Terima Kasih Cinta Musical

Terima Kasih Cinta

Thursday, July 22, 2010

From Professor Azly Rahman

excerpt from an essay written after a santana concert, circa 2005
From Professor Azly Rahman

Santana is a transcultural philosopher who brings the message of peace, tolerance, and social justice to his audience and followers. He would begin with his concert with such messages as: (If we believe in) “an eye for an eye the whole world will go blind”. In ‘Maria Maria’ - about the survival of the Chicano in Spanish Harlem - he lamented that the rich are getting richer, the poor are getting poorer, and that there are shootings and lootings and fighting in the streets.

His music encapsulated not the parochial identity of a Mexican but of the hybridity of what he is now proud of – a Chicano or a Mexican-American. This is a very interesting notion of what it means to be an American for Santana.

If the sound of jazz is about being authentically American, the sound of Santana is about being authentically Chicano – a sense of creative and profoundly intellectual nationhood and meaningful democracy many a hyphenated American holds dear. Whither Malaysian music? We Malaysians are yet to evolve musically-intellectually-nationalistically in the sense that jazz and Chicano rock have demonstrated.

The closest we have come to is, again, in the artifacts produced by award-winning jazz producers who are able to bring the diverse races together to produce music that touches the human spirit and moves the soul into metaphysical heights - as perhaps what Sir Isaac Newton said about the metaphysicality of the music of the spheres.

In Malaysia, we need more musicians who can get together cross-culturally and play music that will create a sense of true multi-cultural nationhood. I am reminded by the brilliantly produced Malaysian album of the early 1990s, Zainal Abidin’s Hijau. It embodied the transculturalism of not only the music but also the musicians and the musical instruments. It makes a great educational piece for teachers to teach the meaning of multi-culturalism and radical critique on the social ills that have plagued and continue to plague Malaysia.
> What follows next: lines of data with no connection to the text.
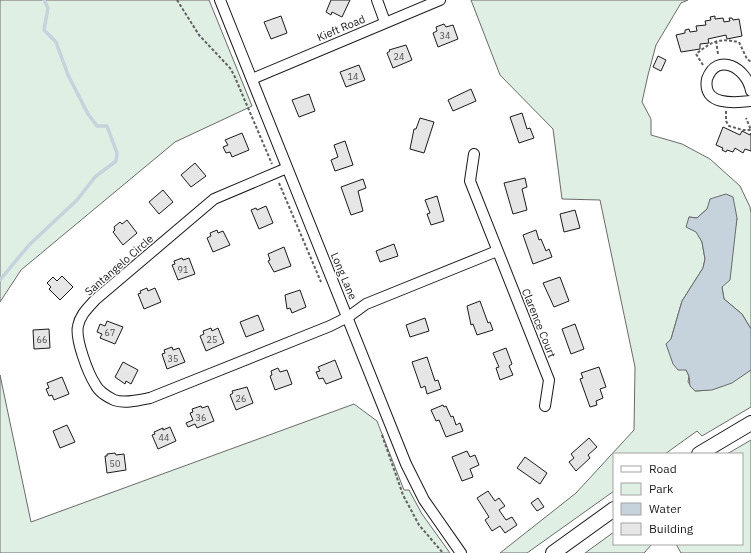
<svg xmlns="http://www.w3.org/2000/svg" width="751" height="553" font-family="'IBM Plex Sans',sans-serif">
	<rect width="100%" height="100%" fill="#fff"/>
	<g fill="#e0efe3" stroke="#6a6a6a">
		<polygon points="0,0 209,0 252,106 175,142 21,270 0,302"/>
		<path d="M471 0H688L681 3 656 45 648 75 642 102 651 119V135L682 144 710 159 740 186 750 207 751 213V329L742 314 724 299 722 287 734 237 737 218 707 209 697 218 689 217 702 242 705 259 703 268 682 301 671 339 689 376 688 382 695 391C723 390 729 382 751 370V407L702 436 697 431 665 454H614V491L527 553H500L576 493 634 430 635 367 600 200 562 199 553 129 500 75Z"/>
		<polygon points="0,375 31,522 354,404 377,421 404,490 409,490 422,514 450,553 0,553"/>
		<polygon points="751,440 751,553 681,553 676,544 742,544 742,454 727,454"/>
		<polygon points="614,532 614,544 652,544 644,553 585,553"/>
	</g>
	<polygon fill="#c6d2dc" stroke="#6a6a6a" points="726,194 733,197 737,218 730,280 722,287 724,299 742,314 751,329 751,370 732,383 712,390 695,391 690,386 689,376 686,370 678,370 673,364 666,344 671,339 682,301 703,268 705,259 702,242 696,232 686,227 689,217 697,218 707,209 710,199"/>
	<g fill="none" stroke-linecap="round" stroke-linejoin="round">
		<polyline stroke="#c6d2dc" stroke-width="3.5" points="0,280 29,245 77,200 95,177 116,161 117,153 107,126 97,126 88,114 68,75 56,42 44,30 48,8 44,0"/>
	</g>
	<g fill="#e6e6e6" stroke="#1a1a1a">
		<polygon points="331,0 350,0 342,17 332,12 331,15 326,12"/>
		<polygon points="281,16 287,33 271,39 264,22"/>
		<polygon points="715,16 715,19 723,18 724,22 730,21 729,18 732,18 733,20 739,19 742,36 727,39 726,35 708,39 709,43 700,44 700,49 681,52 676,35 685,33 685,30 689,29 690,32 697,31 696,26 706,25 705,21 711,20 710,17"/>
		<polygon points="444,24 446,27 453,25 458,39 438,47 433,33 437,31 436,27"/>
		<polygon points="406,45 412,60 393,68 387,53 390,51 389,50"/>
		<polygon points="658,56 666,60 661,71 653,67"/>
		<polygon points="359,65 365,80 346,87 340,72"/>
		<polygon points="471,89 476,101 453,111 448,100"/>
		<polygon points="309,94 315,111 299,117 292,100"/>
		<polygon points="522,113 527,129 530,128 534,138 519,143 510,117"/>
		<polygon points="420,118 434,122 424,153 410,149 414,129 416,129"/>
		<polygon points="723,127 740,135 742,131 750,135 751,133 751,151 745,149 743,153 735,148 733,152 727,150 726,152 722,150 723,148 716,145"/>
		<polygon points="242,133 249,150 232,157 230,152 226,153 223,147 228,145 225,140"/>
		<polygon points="345,141 353,165 335,171 331,160 338,157 334,145"/>
		<polygon points="195,163 206,176 191,187 181,175"/>
		<polygon points="525,178 527,187 522,189 527,210 513,214 504,183"/>
		<polygon points="363,179 366,188 358,191 363,211 351,215 341,187"/>
		<polygon points="163,190 173,202 159,214 149,202"/>
		<polygon points="437,196 444,221 431,225 427,214 430,213 425,200"/>
		<polygon points="266,206 273,223 259,229 251,210 256,208 257,210"/>
		<polygon points="575,210 580,228 564,232 560,214"/>
		<polygon points="127,220 137,233 123,245 113,232 115,230 114,227 120,222 122,224"/>
		<polygon points="217,230 218,233 223,231 230,245 213,252 207,238 211,236 210,233"/>
		<polygon points="536,230 539,240 541,239 546,251 549,249 552,257 533,264 523,235"/>
		<polygon points="394,244 398,256 380,262 376,251"/>
		<polygon points="284,247 291,266 274,272 268,261 270,260 268,254"/>
		<polygon points="182,258 183,260 189,258 195,274 178,280 172,265 175,264 174,261"/>
		<polygon points="62,276 73,287 60,300 49,289 51,287 47,283 53,277 57,281"/>
		<polygon points="560,277 569,301 554,307 543,283"/>
		<polygon points="147,288 148,291 155,288 161,302 144,309 138,294 141,293 140,291"/>
		<polygon points="300,290 306,307 292,313 290,308 287,309 285,295"/>
		<polygon points="480,301 488,323 490,322 493,330 477,335 473,324 471,325 467,306"/>
		<polygon points="258,315 264,330 246,337 240,322"/>
		<polygon points="425,318 429,331 410,337 406,325"/>
		<polygon points="107,321 123,327 115,344 100,338 102,334 97,332 100,324 105,326"/>
		<polygon points="575,324 584,349 571,354 562,329"/>
		<polygon points="211,328 212,331 218,328 224,343 206,351 200,336 204,334 203,331"/>
		<polygon points="49,329 50,348 34,349 33,330"/>
		<polygon points="172,347 173,350 179,348 185,362 167,369 162,354 165,353 164,350"/>
		<polygon points="506,348 512,364 509,366 513,375 500,380 496,368 499,367 493,353"/>
		<polygon points="427,357 435,381 438,380 441,389 427,394 425,386 421,388 412,362"/>
		<polygon points="335,360 342,378 326,384 323,378 319,379 316,372 320,371 318,367"/>
		<polygon points="123,362 138,370 131,384 126,381 125,384 115,377"/>
		<polygon points="599,367 606,387 600,389 603,398 596,401 597,405 590,407 580,379 583,378 581,373"/>
		<polygon points="278,368 280,372 287,370 292,384 275,390 270,376 272,375 271,371"/>
		<polygon points="62,377 69,394 54,400 52,395 49,396 46,389 49,388 47,383"/>
		<polygon points="247,387 253,403 236,410 230,395 233,393 232,391"/>
		<polygon points="443,405 444,407 446,406 451,417 453,416 456,425 460,423 463,431 446,437 439,420 436,421 431,410"/>
		<polygon points="201,406 202,408 208,406 214,421 197,428 195,424 188,427 186,423 193,420 190,413 193,412 192,409"/>
		<polygon points="67,425 75,442 60,448 53,431"/>
		<polygon points="170,427 176,441 158,449 152,435 155,434 154,432 163,428 163,430"/>
		<polygon points="589,438 597,447 588,455 590,458 576,471 569,462 574,458 571,454"/>
		<polygon points="467,451 470,457 475,455 479,465 470,469 473,477 462,481 452,457"/>
		<polygon points="115,453 116,455 124,454 126,470 107,473 105,456 107,456 107,454"/>
		<polygon points="525,457 547,473 540,484 517,468"/>
		<polygon points="488,491 495,501 499,498 505,506 499,510 506,520 512,517 517,525 505,533 500,526 492,531 485,520 489,517 477,498"/>
		<polygon points="538,498 544,507 537,511 531,503"/>
	</g>
	<g fill="none" stroke-linecap="round" stroke-linejoin="round">
		<g stroke="#1a1a1a" stroke-width="12">
			<g id="street">
				<polyline points="220,0 406,464 424,500 461,553"/>
				<polyline points="377,0 385,22"/>
				<polyline points="252,79 440,0"/>
				<path d="M751 91C747 68 717 51 707 79 702 106 735 103 751 101"/>
				<polyline points="474,154 470,181 549,380 545,406"/>
				<path d="M287 168 214 199 95 300C88 308 80 315 78 326 75 339 88 373 95 384 99 392 106 396 114 400 124 404 140 400 150 398L330 326 348 317 366 304 497 251"/>
			</g>
		</g>
		<g stroke="#1a1a1a" stroke-width="16">
			<g id="secondary">
				<polyline points="699,454 751,423"/>
				<polyline points="553,553 614,509"/>
			</g>
		</g>
		<g stroke="#5f5f5f" stroke-width="2" stroke-dasharray="3 2" stroke-linecap="butt">
			<polyline points="177,0 199,35 230,68 234,75 272,164"/>
			<polyline points="716,41 718,54"/>
			<path d="M703 65 696 54C713 41 717 38 739 42L747 59 751 62"/>
			<polyline points="726,111 726,121 729,126 743,130 751,130 746,118"/>
			<polyline points="279,183 321,282"/>
			<polyline points="382,435 403,495 419,525 443,553"/>
		</g>
		<use href="#street" stroke="#fff" stroke-width="10"/>
		<use href="#secondary" stroke="#fff" stroke-width="14"/>
	</g>
	<g text-anchor="middle" dominant-baseline="central" stroke-width="3" stroke-linejoin="round" paint-order="stroke">
		<g font-size="9" fill="#4d4d4d">
			<text x="445" y="35">34</text>
			<text x="399" y="56">24</text>
			<text x="353" y="76">14</text>
			<text x="183" y="269">91</text>
			<text x="110" y="332">67</text>
			<text x="42" y="339">66</text>
			<text x="212" y="339">25</text>
			<text x="173" y="358">35</text>
			<text x="241" y="398">26</text>
			<text x="201" y="417">36</text>
			<text x="164" y="437">44</text>
			<text x="115" y="463">50</text>
		</g>
		<g font-size="11" fill="#1a1a1a" stroke="#fff">
			<text transform="translate(341 28) rotate(-23)">Kieft Road</text>
			<text transform="translate(119 265) rotate(-41)">Santangelo Circle</text>
			<text transform="translate(344 276) rotate(67)">Long Lane</text>
			<text transform="translate(539 323) rotate(68)">Clarence Court</text>
		</g>
	</g>
	<rect x="613" y="453" width="130" height="92" fill="#ffffff" stroke="#a3a3a3"/>
	<rect x="621" y="466" width="20" height="6" fill="#ffffff" stroke="#a3a3a3"/>
	<text x="649" y="473" font-size="12" fill="#1a1a1a">Road</text>
	<rect x="621" y="483" width="20" height="12" fill="#e0efe3" stroke="#a3a3a3"/>
	<text x="649" y="493" font-size="12" fill="#1a1a1a">Park</text>
	<rect x="621" y="503" width="20" height="12" fill="#c6d2dc" stroke="#a3a3a3"/>
	<text x="649" y="513" font-size="12" fill="#1a1a1a">Water</text>
	<rect x="621" y="523" width="20" height="12" fill="#e6e6e6" stroke="#a3a3a3"/>
	<text x="649" y="533" font-size="12" fill="#1a1a1a">Building</text>
</svg>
This brand of transculturalism reminds me of my childhood days of watching countless games of the Merdeka Cup of the 1970s in which names of the soccer heroes will forever be in my mind – the great striker Shaharuddin Abdullah, the great goalkeeper V. Arumugam, and the great defender Soh Chin Aun, and the great captain Santokh Singh. That was a truly nationalist team as how great leaders like Tunku Abdul Rahman and Hussein Onn would have us feel and believe. That was a great moment in nationalism!